On the quiet city of Malvern Hills, next to where England meets Wales, Brian Harper noticed that his neighbors would walk their dogs every day to the city’s central park, so that their pets could answer Mother Nature’s call. Harper then thought it could be possible for all that organic matter to be useful and valuable – and he was right.
In 2015, Harper started developing the idea of turning dog poop into some sort of energy supply. That’s not something new, though. Manure can also serve as fuel. There is evidence that our ancestors were used to generate energy through organic matter since the Neolithic era. The system to transform that sort of material into flammable gas has been around since the 17th Century.
Ben Harper’s invention follows the same criteria, but with a higher degree of efficiency and without generating environmentally-dangerous gases. Only a single lamp is powered by the animals’ waste at Malvern Hills’ central park, but the technology is expected to be embraced soon by more and more green areas in the United Kingdom.
“The gas light captures people’s imagination and shows them dog poop has a value,” said Harper in an interview for British paper The Guardian. “As a result, we get it [poop] off the ground, into a receptacle, and produce something useful” he completed.

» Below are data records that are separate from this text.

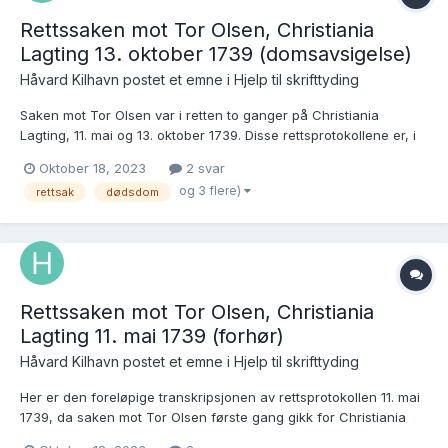
Rettssaken mot Tor Olsen, Christiania
Lagting 13. oktober 1739 (domsavsigelse)
Håvard Kilhavn postet et emne i
Hjelp til skrifttyding
Saken mot Tor Olsen var i retten to ganger på Christiania
Lagting, 11. mai og 13. oktober 1739. Disse rettsprotokollene er, i
hvert fall for meg, vanskeligere å tyde enn protokollene fra
Oktober 18, 2023
2 svar
underretten og Overhoffretten. Her fra det siste rettsmøtet:
og 3 flere)
rettsak
dødsdom
https://media.digitalarkivet.no/view/31018/38...
Rettssaken mot Tor Olsen, Christiania
Lagting 11. mai 1739 (forhør)
Håvard Kilhavn postet et emne i
Hjelp til skrifttyding
Her er den foreløpige transkripsjonen av rettsprotokollen 11. mai
1739, da saken mot Tor Olsen første gang gikk for Christiania
Lagting. Som med forrige protokoll synes jeg det her mange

How does the manure system work?
It’s quite simple: When the citizens of Malvern Hills are walking their dogs around the park, they should collect their feces and put them in a green bin right next to the street lamp, which sustains not only the light bulb itself, but also its small energy power plant. The matter is then decomposed by anaerobic micro-organisms, producing fertilizer and methane, a flammable gas.
Turning dog poop into light
- The dog’s owner places the animal’s disposables into a plastic or paper bag;
- He/She turns a hand crank five times, making the machine send the matter to a biodigester, where microbes decompose it;
- In a process that takes a few days, biogas is then produced, composed by 60% methane and 40% carbon dioxide, which stays stored on site;
- When night comes, the street lamp itself, through a sensor that detects light variation, turns on the gas supply, which releases the exact amount of fuel to generate power and turn on the light.
The town's government set up the equipment in November 2017. According to Brian’s project, the system needs to be fed with ten bags of feces to keep the lights on for two hours.
Similar systems in other countries
Waterloo, in Canada, is coming up with a similar strategy to find a sustainable use for animals’ feces. The town’s government has installed a concrete structure to store the material in one of its parks. This storage is periodically emptied by trucks, which take the matter to a big central power plant. There, the material is mixed with other sorts of organic matter and then decomposed, generating methane, and therefore, energy. Fertilizer is also produced from this process, and then sold to farm owners.
According to civil servants responsible for the system’s set up, the primary goal is not only to produce large-scale energy, but also to improve the city’s garbage collection system. “Collecting dog waste separately prevents it from contaminating our recycling streams, allowing us to divert both away from our landfill sites,” said Jeff Silcox-Childs, Waterloo’s director of environment and parks, to The Guardian. On the first five of a total 18 months of tests, the system was able to provide power to 13 houses and to remove 630 kilograms of CO2 from the atmosphere.
In India, the use of biodigesters has been happening for a while now, usually fueled with bovine manure. Technology is also seen there as a possible large-scale solution to help reduce public defecation.